• **WHAT YOU HAVE TO DO**:
Convert the records below into a JSON list of strings with one string per line. Leave out blank lines and the pictures.

• **Dataset items**:
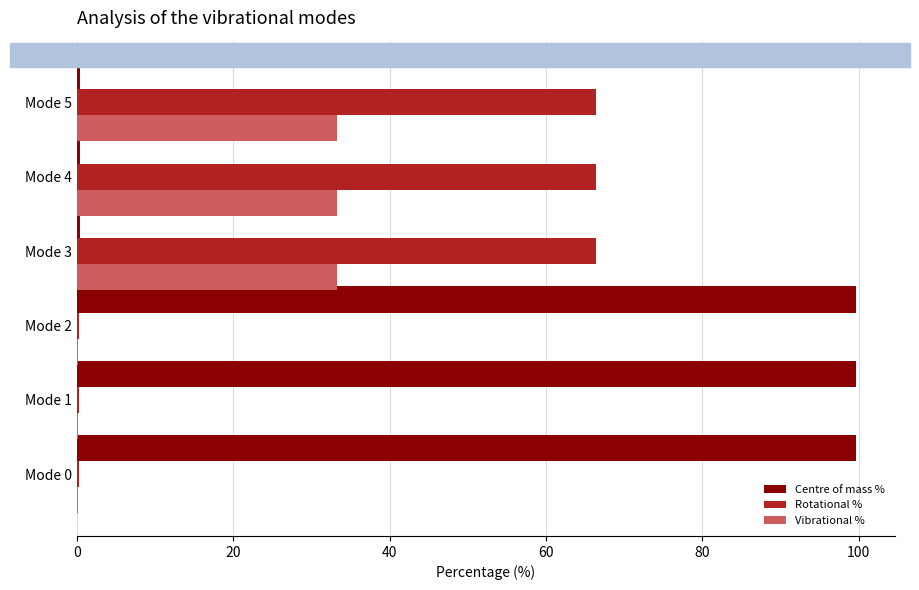

True or false: Vibrational % has a value of 58.5 at Mode 3.

False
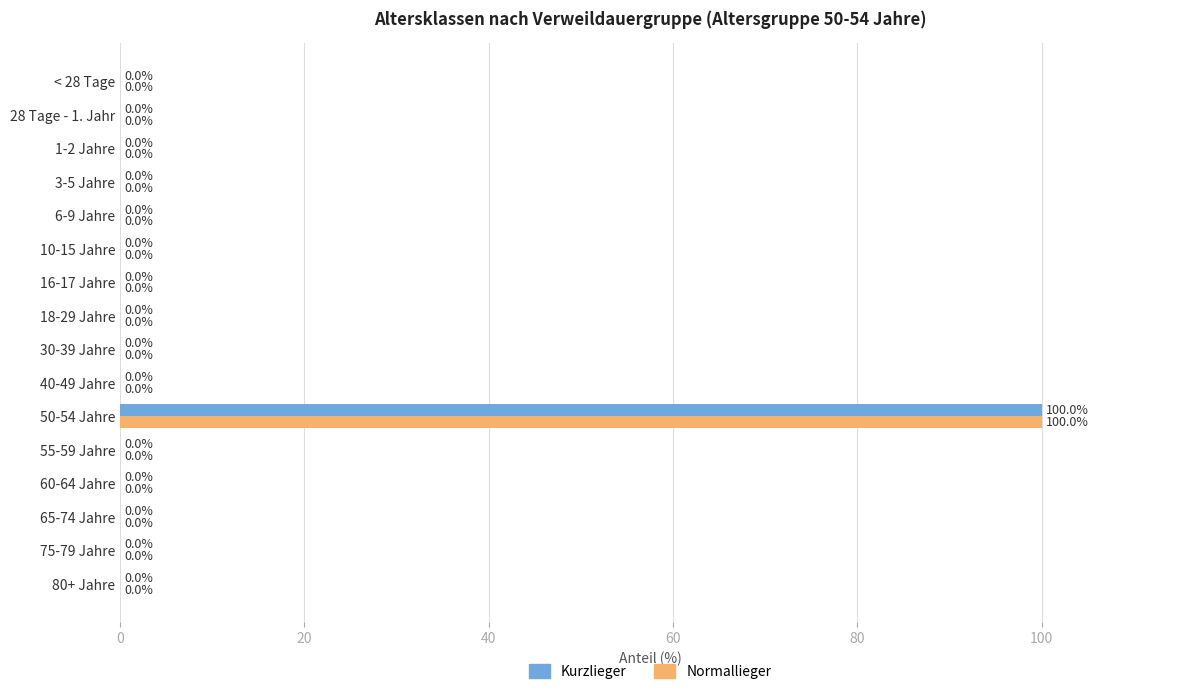

True or false: Normallieger has a value of 0 at 1-2 Jahre.

True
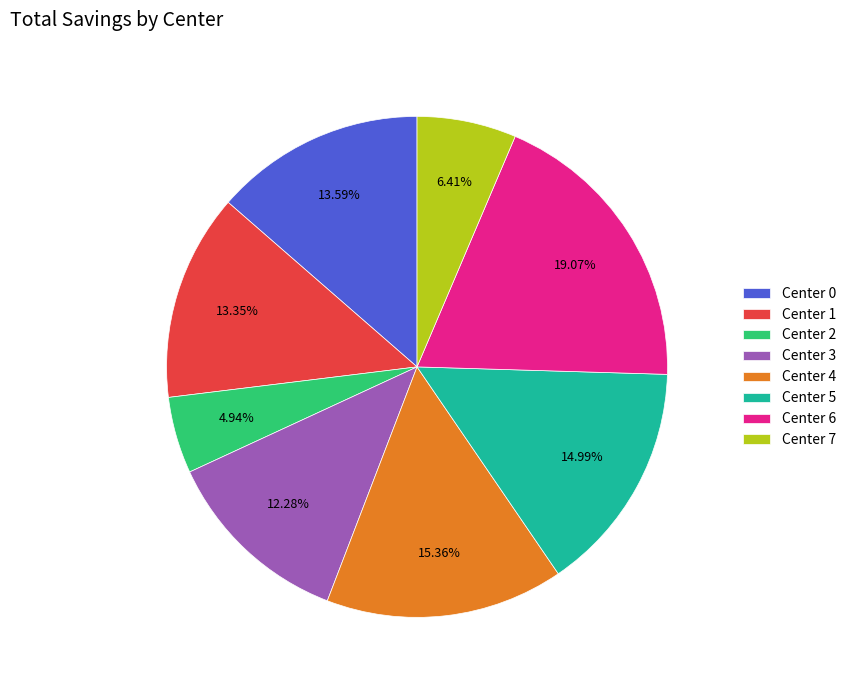

How many segments does this pie chart have?

8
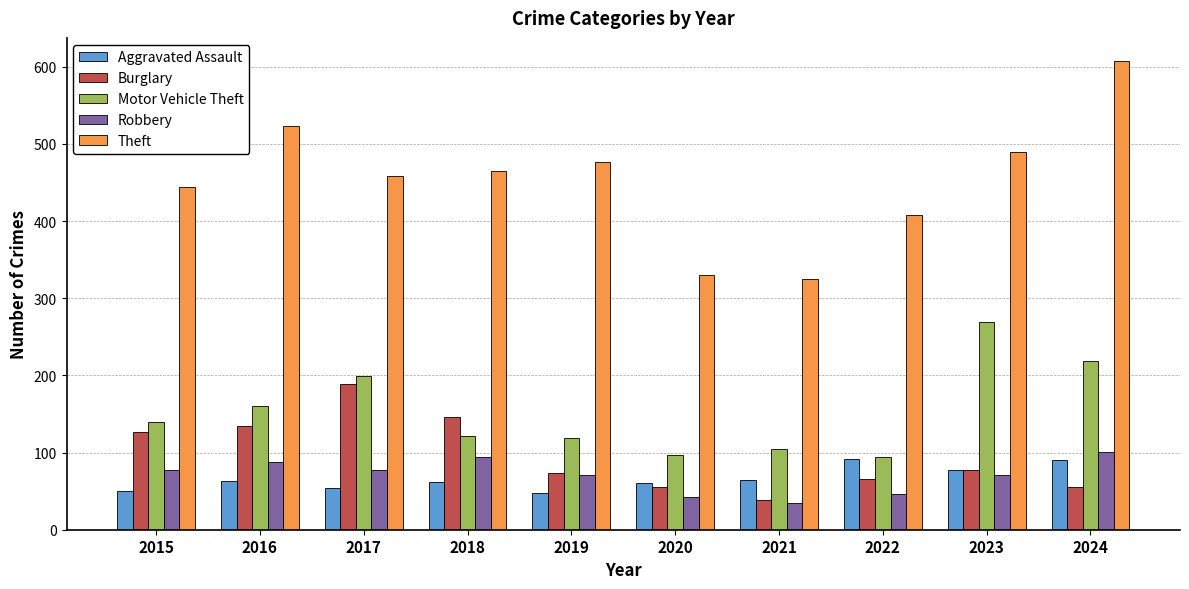

What is the value of the Theft bar at the 6th from the left?

330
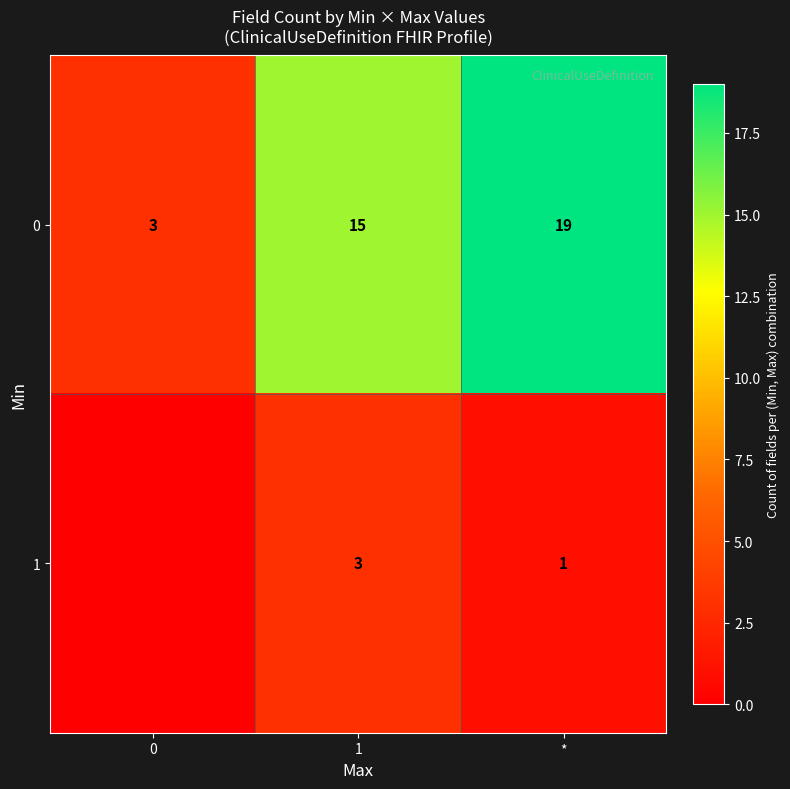

Rank the series at 1 from lowest to highest value.

row_1, row_0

• **WORKED SOLUTION**:
[
  "True or false: Vibrational % has a value of 58.5 at Mode 3.",
  "False",
  "True or false: Normallieger has a value of 0 at 1-2 Jahre.",
  "True",
  "How many segments does this pie chart have?",
  "8",
  "What is the value of the Theft bar at the 6th from the left?",
  "330",
  "Rank the series at 1 from lowest to highest value.",
  "row_1, row_0"
]